Tus instrucciones – Cambia "Blog" por "Noticias" en el material, desde el comienzo hasta la línea que contiene "4. Ngành Công", ambas incluidas, y reproduce ese tramo sin alterar nada más.

Datos guardados –

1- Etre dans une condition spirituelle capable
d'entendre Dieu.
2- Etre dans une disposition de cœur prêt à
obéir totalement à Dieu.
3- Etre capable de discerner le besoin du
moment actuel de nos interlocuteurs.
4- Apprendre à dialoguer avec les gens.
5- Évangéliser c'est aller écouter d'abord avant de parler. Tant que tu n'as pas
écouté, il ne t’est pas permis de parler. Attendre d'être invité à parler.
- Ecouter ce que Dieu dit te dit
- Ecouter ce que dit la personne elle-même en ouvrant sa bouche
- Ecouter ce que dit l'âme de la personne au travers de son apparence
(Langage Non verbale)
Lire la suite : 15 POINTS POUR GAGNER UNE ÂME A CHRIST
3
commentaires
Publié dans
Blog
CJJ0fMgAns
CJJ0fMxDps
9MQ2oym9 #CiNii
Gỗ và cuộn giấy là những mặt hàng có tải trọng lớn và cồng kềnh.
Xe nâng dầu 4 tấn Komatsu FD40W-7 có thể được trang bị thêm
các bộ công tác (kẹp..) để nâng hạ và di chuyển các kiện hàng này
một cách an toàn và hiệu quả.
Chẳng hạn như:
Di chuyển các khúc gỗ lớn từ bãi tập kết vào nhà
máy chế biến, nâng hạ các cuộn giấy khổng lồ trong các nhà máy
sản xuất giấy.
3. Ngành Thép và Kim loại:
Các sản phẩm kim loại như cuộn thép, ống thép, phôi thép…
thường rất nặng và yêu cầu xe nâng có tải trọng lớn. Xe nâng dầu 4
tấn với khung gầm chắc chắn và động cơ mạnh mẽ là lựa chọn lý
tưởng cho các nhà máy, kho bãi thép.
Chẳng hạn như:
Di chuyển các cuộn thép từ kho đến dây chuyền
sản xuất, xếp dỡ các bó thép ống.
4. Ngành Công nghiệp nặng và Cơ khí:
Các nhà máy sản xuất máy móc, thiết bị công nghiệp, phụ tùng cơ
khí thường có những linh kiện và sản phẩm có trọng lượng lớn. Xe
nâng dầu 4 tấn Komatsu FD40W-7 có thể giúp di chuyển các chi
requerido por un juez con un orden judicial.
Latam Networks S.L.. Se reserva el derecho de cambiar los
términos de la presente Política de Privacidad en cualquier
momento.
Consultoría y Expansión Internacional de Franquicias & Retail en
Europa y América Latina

Solución propuesta –
1- Etre dans une condition spirituelle capable
d'entendre Dieu.
2- Etre dans une disposition de cœur prêt à
obéir totalement à Dieu.
3- Etre capable de discerner le besoin du
moment actuel de nos interlocuteurs.
4- Apprendre à dialoguer avec les gens.
5- Évangéliser c'est aller écouter d'abord avant de parler. Tant que tu n'as pas
écouté, il ne t’est pas permis de parler. Attendre d'être invité à parler.
- Ecouter ce que Dieu dit te dit
- Ecouter ce que dit la personne elle-même en ouvrant sa bouche
- Ecouter ce que dit l'âme de la personne au travers de son apparence
(Langage Non verbale)
Lire la suite : 15 POINTS POUR GAGNER UNE ÂME A CHRIST
3
commentaires
Publié dans
Noticias
CJJ0fMgAns
CJJ0fMxDps
9MQ2oym9 #CiNii
Gỗ và cuộn giấy là những mặt hàng có tải trọng lớn và cồng kềnh.
Xe nâng dầu 4 tấn Komatsu FD40W-7 có thể được trang bị thêm
các bộ công tác (kẹp..) để nâng hạ và di chuyển các kiện hàng này
một cách an toàn và hiệu quả.
Chẳng hạn như:
Di chuyển các khúc gỗ lớn từ bãi tập kết vào nhà
máy chế biến, nâng hạ các cuộn giấy khổng lồ trong các nhà máy
sản xuất giấy.
3. Ngành Thép và Kim loại:
Các sản phẩm kim loại như cuộn thép, ống thép, phôi thép…
thường rất nặng và yêu cầu xe nâng có tải trọng lớn. Xe nâng dầu 4
tấn với khung gầm chắc chắn và động cơ mạnh mẽ là lựa chọn lý
tưởng cho các nhà máy, kho bãi thép.
Chẳng hạn như:
Di chuyển các cuộn thép từ kho đến dây chuyền
sản xuất, xếp dỡ các bó thép ống.
4. Ngành Công nghiệp nặng và Cơ khí:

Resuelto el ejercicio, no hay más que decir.